Task:
The records that follow are to be given again exactly.
..........
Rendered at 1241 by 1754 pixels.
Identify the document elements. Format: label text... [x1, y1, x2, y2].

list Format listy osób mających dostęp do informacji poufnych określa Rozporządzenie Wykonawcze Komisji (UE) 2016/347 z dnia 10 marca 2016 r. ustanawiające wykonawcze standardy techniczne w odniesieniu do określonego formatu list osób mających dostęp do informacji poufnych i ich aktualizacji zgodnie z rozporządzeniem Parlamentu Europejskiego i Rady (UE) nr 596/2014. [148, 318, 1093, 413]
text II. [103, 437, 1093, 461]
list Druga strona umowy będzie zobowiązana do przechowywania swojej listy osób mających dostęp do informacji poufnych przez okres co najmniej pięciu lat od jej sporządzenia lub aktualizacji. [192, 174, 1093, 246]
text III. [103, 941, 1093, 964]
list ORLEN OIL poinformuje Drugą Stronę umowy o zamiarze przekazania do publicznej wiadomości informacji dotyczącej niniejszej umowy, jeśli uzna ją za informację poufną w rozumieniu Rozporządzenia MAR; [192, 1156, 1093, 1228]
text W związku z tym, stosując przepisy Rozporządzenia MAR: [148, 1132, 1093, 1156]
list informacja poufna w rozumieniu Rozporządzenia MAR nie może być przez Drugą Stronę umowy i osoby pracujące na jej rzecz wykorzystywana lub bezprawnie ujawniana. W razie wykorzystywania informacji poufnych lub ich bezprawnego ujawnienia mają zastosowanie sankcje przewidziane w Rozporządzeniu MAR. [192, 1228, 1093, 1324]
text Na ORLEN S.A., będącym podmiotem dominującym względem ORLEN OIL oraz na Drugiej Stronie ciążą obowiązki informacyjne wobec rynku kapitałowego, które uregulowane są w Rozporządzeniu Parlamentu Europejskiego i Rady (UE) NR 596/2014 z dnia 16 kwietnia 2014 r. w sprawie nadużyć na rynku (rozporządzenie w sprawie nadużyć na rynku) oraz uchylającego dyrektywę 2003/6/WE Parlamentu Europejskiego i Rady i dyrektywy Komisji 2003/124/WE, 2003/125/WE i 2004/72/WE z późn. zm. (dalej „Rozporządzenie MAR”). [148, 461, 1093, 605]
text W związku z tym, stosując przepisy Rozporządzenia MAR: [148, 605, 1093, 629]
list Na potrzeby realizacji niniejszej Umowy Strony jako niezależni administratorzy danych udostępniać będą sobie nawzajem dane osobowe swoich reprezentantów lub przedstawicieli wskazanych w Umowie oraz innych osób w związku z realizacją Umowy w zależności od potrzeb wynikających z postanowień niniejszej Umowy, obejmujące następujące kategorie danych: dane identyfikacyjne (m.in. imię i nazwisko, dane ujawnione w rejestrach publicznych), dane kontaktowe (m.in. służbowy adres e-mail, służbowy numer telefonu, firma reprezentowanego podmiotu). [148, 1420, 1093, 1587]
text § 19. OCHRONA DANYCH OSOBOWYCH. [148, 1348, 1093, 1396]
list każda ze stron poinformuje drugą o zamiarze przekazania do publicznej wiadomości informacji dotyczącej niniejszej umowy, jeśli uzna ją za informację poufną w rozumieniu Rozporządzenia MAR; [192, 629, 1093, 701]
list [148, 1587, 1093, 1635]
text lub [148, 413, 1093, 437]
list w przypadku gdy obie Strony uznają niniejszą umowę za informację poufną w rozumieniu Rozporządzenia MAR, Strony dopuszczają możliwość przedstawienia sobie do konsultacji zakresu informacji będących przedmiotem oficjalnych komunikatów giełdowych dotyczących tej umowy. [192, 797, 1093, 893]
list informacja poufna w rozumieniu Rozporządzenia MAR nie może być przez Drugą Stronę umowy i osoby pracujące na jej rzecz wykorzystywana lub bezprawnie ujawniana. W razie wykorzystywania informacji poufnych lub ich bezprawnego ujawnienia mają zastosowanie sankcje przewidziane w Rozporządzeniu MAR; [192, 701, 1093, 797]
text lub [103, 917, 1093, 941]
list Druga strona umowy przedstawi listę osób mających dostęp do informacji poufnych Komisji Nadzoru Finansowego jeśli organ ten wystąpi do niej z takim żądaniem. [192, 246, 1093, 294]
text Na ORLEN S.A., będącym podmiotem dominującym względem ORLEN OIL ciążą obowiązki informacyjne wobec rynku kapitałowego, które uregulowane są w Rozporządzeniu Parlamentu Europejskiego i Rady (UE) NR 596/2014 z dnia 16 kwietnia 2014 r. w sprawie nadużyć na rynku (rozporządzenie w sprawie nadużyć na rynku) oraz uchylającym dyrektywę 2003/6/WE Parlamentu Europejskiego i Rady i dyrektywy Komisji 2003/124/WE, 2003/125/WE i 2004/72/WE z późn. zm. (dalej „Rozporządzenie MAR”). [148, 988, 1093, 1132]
..........
Response area:
Rendered at 1241 by 1754 pixels.
Identify the document elements. Format: label text... [x1, y1, x2, y2].

list Format listy osób mających dostęp do informacji poufnych określa Rozporządzenie Wykonawcze Komisji (UE) 2016/347 z dnia 10 marca 2016 r. ustanawiające wykonawcze standardy techniczne w odniesieniu do określonego formatu list osób mających dostęp do informacji poufnych i ich aktualizacji zgodnie z rozporządzeniem Parlamentu Europejskiego i Rady (UE) nr 596/2014. [148, 318, 1093, 413]
text II. [103, 437, 1093, 461]
list Druga strona umowy będzie zobowiązana do przechowywania swojej listy osób mających dostęp do informacji poufnych przez okres co najmniej pięciu lat od jej sporządzenia lub aktualizacji. [192, 174, 1093, 246]
text III. [103, 941, 1093, 964]
list ORLEN OIL poinformuje Drugą Stronę umowy o zamiarze przekazania do publicznej wiadomości informacji dotyczącej niniejszej umowy, jeśli uzna ją za informację poufną w rozumieniu Rozporządzenia MAR; [192, 1156, 1093, 1228]
text W związku z tym, stosując przepisy Rozporządzenia MAR: [148, 1132, 1093, 1156]
list informacja poufna w rozumieniu Rozporządzenia MAR nie może być przez Drugą Stronę umowy i osoby pracujące na jej rzecz wykorzystywana lub bezprawnie ujawniana. W razie wykorzystywania informacji poufnych lub ich bezprawnego ujawnienia mają zastosowanie sankcje przewidziane w Rozporządzeniu MAR. [192, 1228, 1093, 1324]
text Na ORLEN S.A., będącym podmiotem dominującym względem ORLEN OIL oraz na Drugiej Stronie ciążą obowiązki informacyjne wobec rynku kapitałowego, które uregulowane są w Rozporządzeniu Parlamentu Europejskiego i Rady (UE) NR 596/2014 z dnia 16 kwietnia 2014 r. w sprawie nadużyć na rynku (rozporządzenie w sprawie nadużyć na rynku) oraz uchylającego dyrektywę 2003/6/WE Parlamentu Europejskiego i Rady i dyrektywy Komisji 2003/124/WE, 2003/125/WE i 2004/72/WE z późn. zm. (dalej „Rozporządzenie MAR”). [148, 461, 1093, 605]
text W związku z tym, stosując przepisy Rozporządzenia MAR: [148, 605, 1093, 629]
list Na potrzeby realizacji niniejszej Umowy Strony jako niezależni administratorzy danych udostępniać będą sobie nawzajem dane osobowe swoich reprezentantów lub przedstawicieli wskazanych w Umowie oraz innych osób w związku z realizacją Umowy w zależności od potrzeb wynikających z postanowień niniejszej Umowy, obejmujące następujące kategorie danych: dane identyfikacyjne (m.in. imię i nazwisko, dane ujawnione w rejestrach publicznych), dane kontaktowe (m.in. służbowy adres e-mail, służbowy numer telefonu, firma reprezentowanego podmiotu). [148, 1420, 1093, 1587]
text § 19. OCHRONA DANYCH OSOBOWYCH. [148, 1348, 1093, 1396]
list każda ze stron poinformuje drugą o zamiarze przekazania do publicznej wiadomości informacji dotyczącej niniejszej umowy, jeśli uzna ją za informację poufną w rozumieniu Rozporządzenia MAR; [192, 629, 1093, 701]
list [148, 1587, 1093, 1635]
text lub [148, 413, 1093, 437]
list w przypadku gdy obie Strony uznają niniejszą umowę za informację poufną w rozumieniu Rozporządzenia MAR, Strony dopuszczają możliwość przedstawienia sobie do konsultacji zakresu informacji będących przedmiotem oficjalnych komunikatów giełdowych dotyczących tej umowy. [192, 797, 1093, 893]
list informacja poufna w rozumieniu Rozporządzenia MAR nie może być przez Drugą Stronę umowy i osoby pracujące na jej rzecz wykorzystywana lub bezprawnie ujawniana. W razie wykorzystywania informacji poufnych lub ich bezprawnego ujawnienia mają zastosowanie sankcje przewidziane w Rozporządzeniu MAR; [192, 701, 1093, 797]
text lub [103, 917, 1093, 941]
list Druga strona umowy przedstawi listę osób mających dostęp do informacji poufnych Komisji Nadzoru Finansowego jeśli organ ten wystąpi do niej z takim żądaniem. [192, 246, 1093, 294]
text Na ORLEN S.A., będącym podmiotem dominującym względem ORLEN OIL ciążą obowiązki informacyjne wobec rynku kapitałowego, które uregulowane są w Rozporządzeniu Parlamentu Europejskiego i Rady (UE) NR 596/2014 z dnia 16 kwietnia 2014 r. w sprawie nadużyć na rynku (rozporządzenie w sprawie nadużyć na rynku) oraz uchylającym dyrektywę 2003/6/WE Parlamentu Europejskiego i Rady i dyrektywy Komisji 2003/124/WE, 2003/125/WE i 2004/72/WE z późn. zm. (dalej „Rozporządzenie MAR”). [148, 988, 1093, 1132]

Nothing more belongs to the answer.